TOPKAPI-X is a fully distributed and continuous hydrologic model, with a simple and parsimonious parameterization. The model is based on the idea of combining the kinematic approach and the topography of the basin. Spatial distribution of catchment parameters, precipitation input and hydrologic response is achieved horizontally by an orthogonal grid network and vertically by soil layers at each grid pixel. Four ‘structurally similar’ non-linear reservoir differential equations characterize the TOPKAPI-X approach and are used to describe subsurface flow (superficial and deep layers), overland flow and channel flow. Moreover, the TOPKAPI-X model includes components representing the processes of the hydrologic cycle: infiltration, percolation, evapotranspiration and snowmelt, plus a lake/reservoir component, a parabolic routing component and a groundwater component. Being a physically based model, the values of the model parameters can be easily derived from digital elevation maps, soil type and land use maps in terms of topology, slope, soil permeability, soil depth and superficial roughness. A calibration based on observed streamflow data is then necessary for ‘fine tuning’ the model to reproduce the behavior of the catchment. Thanks to its physically based parameters, the TOPKAPI-X model can be successfully implemented also in un-gauged catchments where the model cannot be calibrated using measured data. In this case the model parameters can be derived from thematic maps. The reference base maps used for hydrological model in Koshi River Basin implementation are:

HydroSHEDS (Hydrological data and maps based on SHuttle Elevation Derivatives at multiple Scales) provides hydrographic information in a consistent and comprehensive format for regional and global-scale applications. HydroSHEDS offers a suite of geo-referenced data sets (vector and raster), including stream networks, watershed boundaries, drainage directions, and ancillary data layers such as flow accumulations, distances, and river topology information. HydroSHEDS is derived from elevation data of the Shuttle Radar Topography Mission (SRTM) at 3 arc-second resolution.
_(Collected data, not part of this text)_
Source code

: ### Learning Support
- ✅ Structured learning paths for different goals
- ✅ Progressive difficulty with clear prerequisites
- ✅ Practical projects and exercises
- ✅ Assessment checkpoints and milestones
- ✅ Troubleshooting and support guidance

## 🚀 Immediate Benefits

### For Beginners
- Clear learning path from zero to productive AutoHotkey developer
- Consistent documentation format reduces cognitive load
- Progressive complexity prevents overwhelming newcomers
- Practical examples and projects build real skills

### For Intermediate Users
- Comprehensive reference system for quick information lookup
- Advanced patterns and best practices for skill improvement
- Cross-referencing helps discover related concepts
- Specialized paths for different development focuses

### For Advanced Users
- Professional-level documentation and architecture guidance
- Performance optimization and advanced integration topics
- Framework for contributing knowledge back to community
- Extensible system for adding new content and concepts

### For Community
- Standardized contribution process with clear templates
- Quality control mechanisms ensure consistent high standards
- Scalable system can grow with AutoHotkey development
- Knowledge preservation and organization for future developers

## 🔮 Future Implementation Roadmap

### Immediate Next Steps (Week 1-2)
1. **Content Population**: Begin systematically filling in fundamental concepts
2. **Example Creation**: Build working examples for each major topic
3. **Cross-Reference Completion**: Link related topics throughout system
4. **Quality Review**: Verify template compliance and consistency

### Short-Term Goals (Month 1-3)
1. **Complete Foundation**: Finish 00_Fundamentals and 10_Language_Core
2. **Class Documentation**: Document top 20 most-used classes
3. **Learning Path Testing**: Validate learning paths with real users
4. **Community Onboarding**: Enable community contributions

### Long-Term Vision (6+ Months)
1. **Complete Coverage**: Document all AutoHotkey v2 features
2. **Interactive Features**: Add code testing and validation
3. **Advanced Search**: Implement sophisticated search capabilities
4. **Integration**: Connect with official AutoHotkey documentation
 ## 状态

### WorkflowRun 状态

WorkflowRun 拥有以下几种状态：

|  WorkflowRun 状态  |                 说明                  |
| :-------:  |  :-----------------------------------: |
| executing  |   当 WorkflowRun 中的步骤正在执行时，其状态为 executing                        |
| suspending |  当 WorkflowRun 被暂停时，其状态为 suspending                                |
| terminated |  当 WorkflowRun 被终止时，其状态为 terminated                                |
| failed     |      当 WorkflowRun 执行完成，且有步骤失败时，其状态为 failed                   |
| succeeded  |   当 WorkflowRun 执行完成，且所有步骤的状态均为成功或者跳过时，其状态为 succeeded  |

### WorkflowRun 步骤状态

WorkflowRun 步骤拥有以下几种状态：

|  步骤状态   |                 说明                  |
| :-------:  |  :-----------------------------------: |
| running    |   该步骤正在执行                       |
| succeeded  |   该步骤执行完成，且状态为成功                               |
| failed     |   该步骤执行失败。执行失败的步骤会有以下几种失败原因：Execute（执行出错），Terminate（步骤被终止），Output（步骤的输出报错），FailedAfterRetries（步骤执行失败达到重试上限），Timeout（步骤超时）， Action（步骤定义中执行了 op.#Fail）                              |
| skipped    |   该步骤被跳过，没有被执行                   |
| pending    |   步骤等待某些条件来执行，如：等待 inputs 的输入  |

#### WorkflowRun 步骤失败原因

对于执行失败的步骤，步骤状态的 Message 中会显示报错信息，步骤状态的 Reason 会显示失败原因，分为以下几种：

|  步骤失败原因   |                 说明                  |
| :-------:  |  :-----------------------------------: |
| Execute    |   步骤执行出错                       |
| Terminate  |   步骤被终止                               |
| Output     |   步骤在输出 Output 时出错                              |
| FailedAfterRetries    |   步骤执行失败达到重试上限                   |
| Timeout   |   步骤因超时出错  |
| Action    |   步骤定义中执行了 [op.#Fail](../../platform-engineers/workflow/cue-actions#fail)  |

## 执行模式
The parameters of hydraulic properties of soils have been obtained from the combination of three datasets at 1km² resolution: The Harmonized World Soil Database Version 1.1. HWSD, SoilGrids 1Km and the HiHydroSoil database.

Land Use Maps Data: The Global Land Cover-SHARE (GLC-SHARE) is a new land cover database at the global level created by FAO, Land and Water Division in partnership and with contribution from various partners and institutions. It provides a set of eleven major thematic land cover layers resulting by a combination of “best available” high resolution national, regional and/or sub-national land cover databases. The database is produced with a resolution of 30 arc-second (~1×1 km²).